Just like any other transaction every company needs to comply with the taxation laws which are pertinent to a deal tendered tax implications, some of which are:
Capital gains tax
The laws on capital gains tax differ from country to country. The acquirer company should explore or investigate various rules which might be helpful in the future to avoid any violations. The gains arising out of the transfer of capital are taxed however it differs from country to country. If M&A transactions involve companies operating in two different countries then compliance with the tax laws of both countries needs to be adhered to
Tax on transfer of shares
This transfer of shares may attract stamp duties and securities transactions tax. If the transfer of shares is dissolved then no tax may be placed upon the company
Tax on business assets
This is levied upon the assets of the company however these regulations change from nation to nation.
This due diligence is considered paramount in any transaction, in a layman’s sense it is considered as a checklist before the acquisition of a company. The acquirer conducts this before acquisition as they check upon the liabilities, financial records etc of the target company. It’s like an audit or a preliminary investigation. A due diligence checklist contains:
- Annual report,
- General risk management,
- Intellectual property issues (if any),
- Antitrust regulatory issues,
- IT concerns etc.
An important thing about due diligence is that the acquirer or the buyer can get to know about the various leads and issues of the company. It also helps in knowing the cost of integration and potential revenue.

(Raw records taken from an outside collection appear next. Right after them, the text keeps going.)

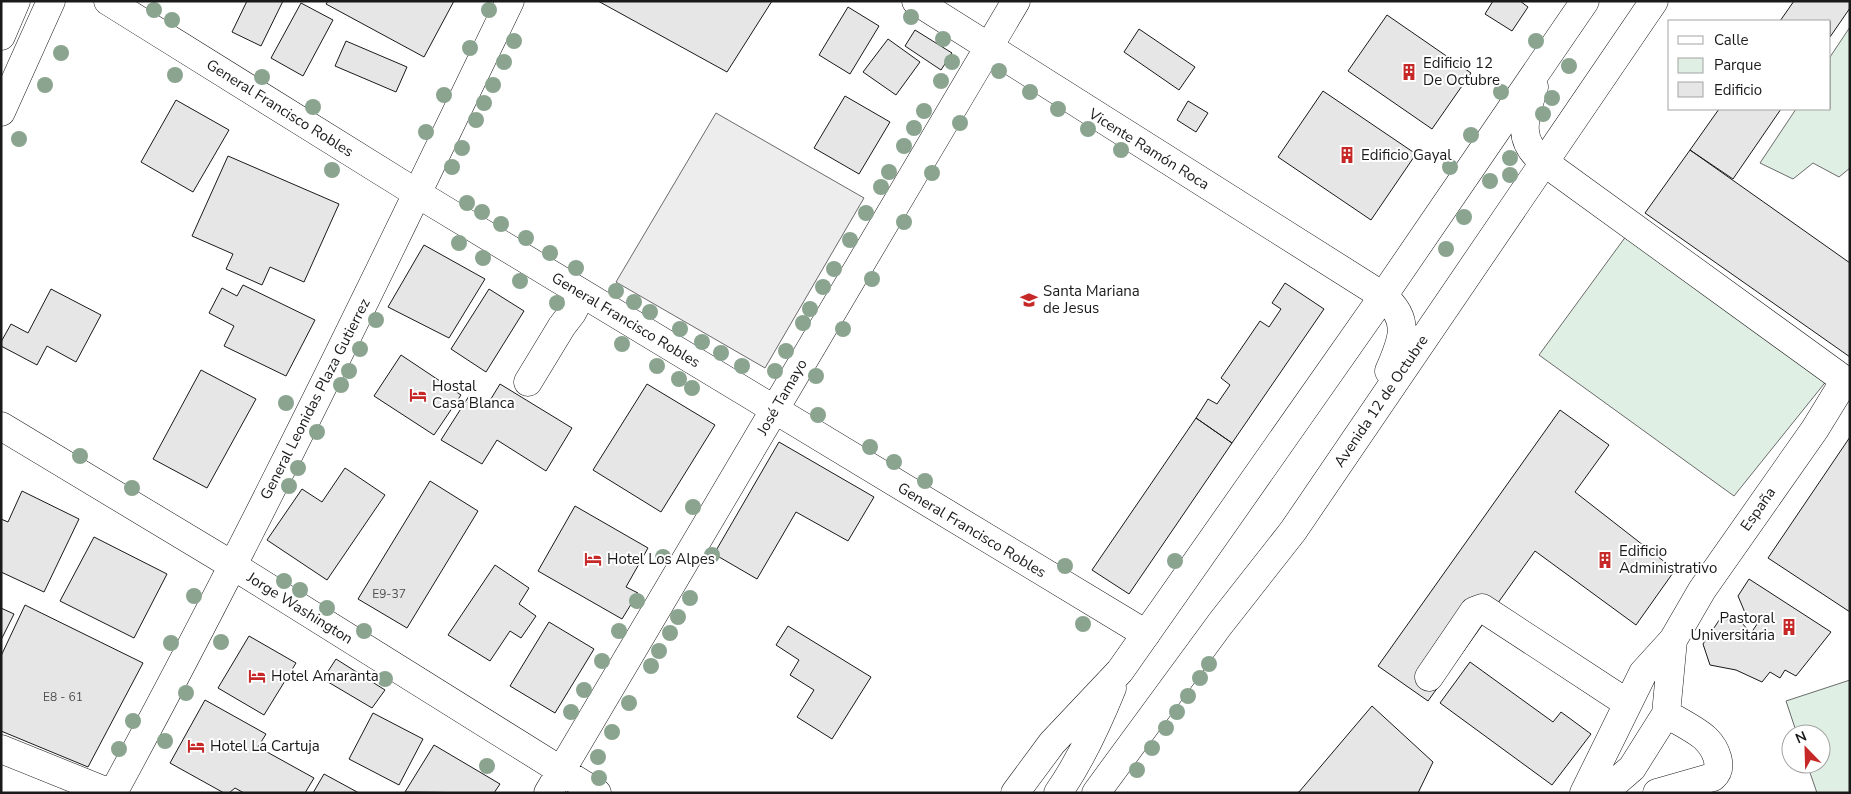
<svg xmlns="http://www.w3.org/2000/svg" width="1851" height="794" font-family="'Nunito Sans',sans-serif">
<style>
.green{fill:#e0efe3;stroke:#6a6a6a}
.parking{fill:#ededed;stroke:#6a6a6a}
.building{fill:#e6e6e6;stroke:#1a1a1a}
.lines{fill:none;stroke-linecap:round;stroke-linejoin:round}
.minor-casing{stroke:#1a1a1a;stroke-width:29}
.major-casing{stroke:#1a1a1a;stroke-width:29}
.minor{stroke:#fff;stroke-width:28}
.major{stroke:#fff;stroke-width:28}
.tree{fill:#8aa48f}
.labels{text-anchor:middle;stroke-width:4;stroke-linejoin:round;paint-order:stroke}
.number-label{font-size:12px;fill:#4d4d4d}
.poi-label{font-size:15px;fill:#1a1a1a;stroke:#fff;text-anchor:start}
.street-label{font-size:15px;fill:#1a1a1a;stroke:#fff}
</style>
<rect width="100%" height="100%" fill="#fff"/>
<path class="green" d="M1850 27V168L1839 177 1813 163 1793 179 1760 163 1796 109H1830V57Z
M1632 228 1836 369 1734 496 1539 355Z
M1850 680V793H1817L1807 764H1821V734H1797L1786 701Z"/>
<path class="parking" d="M716 113 864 198 765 368 616 282Z"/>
<path class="building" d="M247 1H283L261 46 232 32Z
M328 1H454L424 57 326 4Z
M598 1H772L727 72Z
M1493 1H1520L1528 7 1512 31 1485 14Z
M1794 1H1850V8L1830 37V21H1780Z
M301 3 333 20 303 76 271 58Z
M848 7 879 26 850 74 819 55Z
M1387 15 1471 73 1432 129 1348 71Z
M1139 29 1195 67 1179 90 1124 52Z
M915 30 952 53 941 70 905 46Z
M888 39 920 62 896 95 863 72Z
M346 41 407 67 396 92 335 66Z
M1323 91 1416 154 1371 220 1278 157Z
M845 96 890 122 859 174 814 148Z
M176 100 229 130 193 192 141 162Z
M1188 101 1208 113 1196 132 1177 120Z
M1719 109H1781L1733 179 1690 150Z
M1690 150 1850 263V357L1645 213Z
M228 156 339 204 304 282 270 267 262 285 226 269 233 254 192 236Z
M424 245 485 279 449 338 388 307Z
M1285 283 1324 309 1232 443 1196 418 1208 399 1217 404 1230 385 1221 378 1260 321 1269 327 1281 309 1272 303Z
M243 285 315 320 286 376 224 346 234 326 209 313 222 288 237 296Z
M51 289 101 315 76 362 47 346 37 365 1 346V342L11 324 28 333Z
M489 289 524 311 486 372 451 349Z
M401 355 461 395 434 435 374 396Z
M201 370 256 399 207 488 153 459Z
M500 384 572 428 546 471 497 440 482 464 441 440 469 396 486 407Z
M647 384 715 425 661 512 593 470Z
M1560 410 1609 445 1575 492 1675 570 1636 625 1535 551 1428 701 1378 666Z
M1196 418 1232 443 1129 594 1092 570Z
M1850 437V612L1768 558Z
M779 442 874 497 848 541 796 512 757 579 714 554Z
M345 468 385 495 327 580 267 540 302 489 322 502Z
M430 481 478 511 407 628 358 599Z
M22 491 79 519 44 592 1 572V519L8 522Z
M575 506 648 548 626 587 638 593 622 619 538 571Z
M94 537 167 574 134 638 60 601Z
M495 565 529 588 519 604 536 616 521 638 510 631 490 661 448 635Z
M1749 579 1831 632 1796 676 1785 670 1780 678 1770 672 1762 682 1736 670 1710 665 1703 644 1720 619 1740 621 1751 633 1762 617 1746 615 1738 596Z
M25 605 143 663 88 767 1 731V656Z
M1 608 14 614 1 640Z
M549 622 594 649 555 713 510 686Z
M788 626 871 677 832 739 797 717 814 690 790 675 799 660 776 645Z
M249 636 296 663 264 715 218 688Z
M336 659 385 690 372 708 323 679Z
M1470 662 1553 722 1561 712 1591 734 1552 785 1440 703Z
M205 700 266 734 258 747 314 778 305 793H244L235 788 229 793H224L170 763Z
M1372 706 1433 762 1418 793H1296L1299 792Z
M373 713 423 739 399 785 349 759Z
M434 745 500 784 494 793 405 792Z
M324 774 359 793H313Z"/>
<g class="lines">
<g class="minor-casing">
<path id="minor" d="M108 1 418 194 1146 634
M916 1 1383 296
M1 36 16 1
M1544 162 1850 384
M528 382 562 326 572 313 582 294
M1 426 232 565 597 793
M1429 677 1474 611 1482 608 1627 703
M1 749 110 793
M113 793C254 533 382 267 510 1
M548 793 1016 1
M1584 793 1643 673 1673 640 1702 590 1815 429 1845 380
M1603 793 1632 768 1666 714 1673 640
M1657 793 1713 777C1724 767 1716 749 1706 739 1698 731 1677 720 1666 714"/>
</g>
<g class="major-casing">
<path id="major" d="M1534 87C1525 116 1515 140 1544 162
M1 112 51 1
M1383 296C1412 320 1402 341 1389 371
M1015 793 1052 743 1120 671 1146 634 1379 302 1585 1
M1058 793C1081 760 1097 725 1112 688
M1096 793 1220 624 1293 531 1654 1"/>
</g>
<use href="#minor" class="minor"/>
<use href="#major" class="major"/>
</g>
<g class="tree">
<circle cx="154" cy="10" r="8"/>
<circle cx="489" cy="10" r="8"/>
<circle cx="911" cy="17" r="8"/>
<circle cx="172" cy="20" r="8"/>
<circle cx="943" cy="39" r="8"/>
<circle cx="514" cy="41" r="8"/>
<circle cx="1536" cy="41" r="8"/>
<circle cx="470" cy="48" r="8"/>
<circle cx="61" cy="53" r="8"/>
<circle cx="504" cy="62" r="8"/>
<circle cx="952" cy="62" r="8"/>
<circle cx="1569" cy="66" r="8"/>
<circle cx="999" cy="71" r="8"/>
<circle cx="175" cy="75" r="8"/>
<circle cx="262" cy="77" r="8"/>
<circle cx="941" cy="81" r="8"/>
<circle cx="45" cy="85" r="8"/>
<circle cx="493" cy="85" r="8"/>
<circle cx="1030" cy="92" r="8"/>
<circle cx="1501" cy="92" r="8"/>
<circle cx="444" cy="95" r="8"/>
<circle cx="1552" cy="98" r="8"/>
<circle cx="484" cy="103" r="8"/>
<circle cx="313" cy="107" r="8"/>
<circle cx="1058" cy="109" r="8"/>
<circle cx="924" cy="111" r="8"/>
<circle cx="1543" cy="114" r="8"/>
<circle cx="476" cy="120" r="8"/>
<circle cx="960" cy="123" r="8"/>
<circle cx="914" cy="128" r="8"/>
<circle cx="1088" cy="129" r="8"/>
<circle cx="426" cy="132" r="8"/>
<circle cx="1471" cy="135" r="8"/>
<circle cx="19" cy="139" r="8"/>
<circle cx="904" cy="146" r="8"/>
<circle cx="462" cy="148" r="8"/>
<circle cx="1121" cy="150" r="8"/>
<circle cx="1510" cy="158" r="8"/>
<circle cx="452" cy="167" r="8"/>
<circle cx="1450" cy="167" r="8"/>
<circle cx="332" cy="170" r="8"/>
<circle cx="889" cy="172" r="8"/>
<circle cx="932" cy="173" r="8"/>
<circle cx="1510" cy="175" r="8"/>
<circle cx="1490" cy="181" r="8"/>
<circle cx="881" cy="187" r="8"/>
<circle cx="467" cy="203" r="8"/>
<circle cx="482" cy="212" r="8"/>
<circle cx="866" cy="213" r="8"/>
<circle cx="1464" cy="217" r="8"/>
<circle cx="904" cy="222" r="8"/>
<circle cx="501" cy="224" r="8"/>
<circle cx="526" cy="238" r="8"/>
<circle cx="850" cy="240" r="8"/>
<circle cx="459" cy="243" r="8"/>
<circle cx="1446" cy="249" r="8"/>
<circle cx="550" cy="253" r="8"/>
<circle cx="483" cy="258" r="8"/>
<circle cx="576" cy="268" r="8"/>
<circle cx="834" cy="269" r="8"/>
<circle cx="872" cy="279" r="8"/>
<circle cx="520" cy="281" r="8"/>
<circle cx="823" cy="287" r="8"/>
<circle cx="616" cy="291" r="8"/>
<circle cx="634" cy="302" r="8"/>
<circle cx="557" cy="303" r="8"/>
<circle cx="810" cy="309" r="8"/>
<circle cx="650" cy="312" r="8"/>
<circle cx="376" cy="320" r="8"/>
<circle cx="803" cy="323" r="8"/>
<circle cx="680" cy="329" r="8"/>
<circle cx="843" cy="329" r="8"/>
<circle cx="702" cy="342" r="8"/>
<circle cx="622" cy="344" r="8"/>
<circle cx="360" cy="349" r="8"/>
<circle cx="786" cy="351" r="8"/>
<circle cx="721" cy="353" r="8"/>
<circle cx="657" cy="366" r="8"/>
<circle cx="742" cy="366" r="8"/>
<circle cx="349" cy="371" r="8"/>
<circle cx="775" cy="371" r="8"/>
<circle cx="816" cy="376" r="8"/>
<circle cx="679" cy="379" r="8"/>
<circle cx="341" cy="385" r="8"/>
<circle cx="692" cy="388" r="8"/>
<circle cx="286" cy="403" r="8"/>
<circle cx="818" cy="415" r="8"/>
<circle cx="317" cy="432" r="8"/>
<circle cx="870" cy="447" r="8"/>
<circle cx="80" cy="456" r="8"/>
<circle cx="894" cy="462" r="8"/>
<circle cx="298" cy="468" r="8"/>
<circle cx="925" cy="481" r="8"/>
<circle cx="289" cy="486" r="8"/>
<circle cx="132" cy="488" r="8"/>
<circle cx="693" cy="507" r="8"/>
<circle cx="712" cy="555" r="8"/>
<circle cx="663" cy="557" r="8"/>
<circle cx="1175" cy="561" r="8"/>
<circle cx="1065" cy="566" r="8"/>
<circle cx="284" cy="581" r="8"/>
<circle cx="300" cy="590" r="8"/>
<circle cx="194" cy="596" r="8"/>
<circle cx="690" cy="598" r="8"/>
<circle cx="637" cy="601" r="8"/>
<circle cx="327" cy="608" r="8"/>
<circle cx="678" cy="617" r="8"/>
<circle cx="1083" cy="624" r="8"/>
<circle cx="364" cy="631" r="8"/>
<circle cx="619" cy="631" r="8"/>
<circle cx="670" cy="633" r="8"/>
<circle cx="221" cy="642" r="8"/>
<circle cx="171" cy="643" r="8"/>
<circle cx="659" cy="651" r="8"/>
<circle cx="602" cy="661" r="8"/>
<circle cx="1209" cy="664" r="8"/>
<circle cx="651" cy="666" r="8"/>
<circle cx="1200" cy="678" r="8"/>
<circle cx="385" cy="679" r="8"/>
<circle cx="584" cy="690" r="8"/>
<circle cx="186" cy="693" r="8"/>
<circle cx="1188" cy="696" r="8"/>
<circle cx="629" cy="703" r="8"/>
<circle cx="571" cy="712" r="8"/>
<circle cx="1177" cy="712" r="8"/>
<circle cx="133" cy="721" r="8"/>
<circle cx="1166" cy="728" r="8"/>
<circle cx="612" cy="732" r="8"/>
<circle cx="165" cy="741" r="8"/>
<circle cx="1152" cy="748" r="8"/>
<circle cx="119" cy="749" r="8"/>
<circle cx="598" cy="757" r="8"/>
<circle cx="487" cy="766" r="8"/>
<circle cx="1137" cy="770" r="8"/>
<circle cx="599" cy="778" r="8"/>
</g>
<defs>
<g id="building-bare" transform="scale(1.35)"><path d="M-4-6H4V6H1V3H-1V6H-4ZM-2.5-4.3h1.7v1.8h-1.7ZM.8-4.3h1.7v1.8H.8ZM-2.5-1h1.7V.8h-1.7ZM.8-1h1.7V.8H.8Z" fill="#c62828" stroke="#fff" stroke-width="2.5" paint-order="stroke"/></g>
<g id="school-bare" transform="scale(1.35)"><path d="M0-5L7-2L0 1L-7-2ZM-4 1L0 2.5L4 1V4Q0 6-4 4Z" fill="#c62828" stroke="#fff" stroke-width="2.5" paint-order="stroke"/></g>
<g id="hotel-bare" transform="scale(1.35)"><path d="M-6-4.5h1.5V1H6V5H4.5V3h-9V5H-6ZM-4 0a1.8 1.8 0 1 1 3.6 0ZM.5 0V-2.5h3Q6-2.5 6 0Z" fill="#c62828" stroke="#fff" stroke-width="2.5" paint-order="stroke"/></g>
</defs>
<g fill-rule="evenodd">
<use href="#building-bare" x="1409" y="72"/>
<use href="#building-bare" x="1347" y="155"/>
<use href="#school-bare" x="1029" y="300"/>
<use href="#hotel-bare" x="418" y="395"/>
<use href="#hotel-bare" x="593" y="559"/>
<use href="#building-bare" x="1605" y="560"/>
<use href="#building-bare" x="1789" y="627"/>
<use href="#hotel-bare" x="257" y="676"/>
<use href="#hotel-bare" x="196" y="746"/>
</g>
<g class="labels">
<g class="number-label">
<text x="389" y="598">E9-37</text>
<text x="63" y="701">E8 - 61</text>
</g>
<g class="poi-label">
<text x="1423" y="68">Edificio 12<tspan x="1423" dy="17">De Octubre</tspan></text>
<text x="1361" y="160">Edificio Gayal</text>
<text x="1043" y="296">Santa Mariana<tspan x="1043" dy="17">de Jesus</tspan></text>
<text x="432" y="391">Hostal<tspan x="432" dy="17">Casa Blanca</tspan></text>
<text x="1619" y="556">Edificio<tspan x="1619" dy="17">Administrativo</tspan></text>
<text x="607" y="564">Hotel Los Alpes</text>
<text x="1775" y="623" text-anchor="end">Pastoral<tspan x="1775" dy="17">Universitaria</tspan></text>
<text x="271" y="681">Hotel Amaranta</text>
<text x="210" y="751">Hotel La Cartuja</text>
</g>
<g class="street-label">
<text transform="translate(280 108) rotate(32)" y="5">General Francisco Robles</text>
<text transform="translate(1149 149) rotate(32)" y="5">Vicente Ramón Roca</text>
<text transform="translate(626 320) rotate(31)" y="5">General Francisco Robles</text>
<text transform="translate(782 397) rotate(-60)" y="5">José Tamayo</text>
<text transform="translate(315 399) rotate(-63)" y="5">General Leonidas Plaza Gutierrez</text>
<text transform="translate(1381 401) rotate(-56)" y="5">Avenida 12 de Octubre</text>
<text transform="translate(1758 509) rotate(-55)" y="5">España</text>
<text transform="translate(972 530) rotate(31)" y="5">General Francisco Robles</text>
<text transform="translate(300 608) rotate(32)" y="5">Jorge Washington</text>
</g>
</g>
<rect width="1851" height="794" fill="none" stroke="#1a1a1a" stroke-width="5"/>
<rect x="1668" y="20" width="162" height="90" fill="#ffffff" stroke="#a3a3a3"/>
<rect x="1678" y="36" width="25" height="8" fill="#ffffff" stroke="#a3a3a3"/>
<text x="1714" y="45" font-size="15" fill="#1a1a1a">Calle</text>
<rect x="1678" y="58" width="25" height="15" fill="#e0efe3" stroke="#a3a3a3"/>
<text x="1714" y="70" font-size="15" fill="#1a1a1a">Parque</text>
<rect x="1678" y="82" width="25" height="15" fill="#e6e6e6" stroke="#a3a3a3"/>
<text x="1714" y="95" font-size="15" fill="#1a1a1a">Edificio</text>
<g transform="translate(1806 749) rotate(337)"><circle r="24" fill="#ffffff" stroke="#a3a3a3"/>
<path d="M0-4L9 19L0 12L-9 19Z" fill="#c62828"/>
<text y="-8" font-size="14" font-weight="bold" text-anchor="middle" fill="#1a1a1a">N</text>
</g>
</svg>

Acquisition of gaming companies is similar to that of acquisition of any other company in the market keeping in mind some specific requirements of this industry that were discussed. With the onset of Technology, we can see a boom in the gaming industry. Analysts predict that the gaming industry would create revenue of around $260 billion in the future. As more and more independent developers and small and medium-sized gaming companies enter the market the scope of mergers and acquisitions in this industry will increase as well resulting in the need for more regulations in the industry. With the evolution of data protection laws around the world and a stricter intellectual property protection regime, the quantity and quality of compliances will increase as well.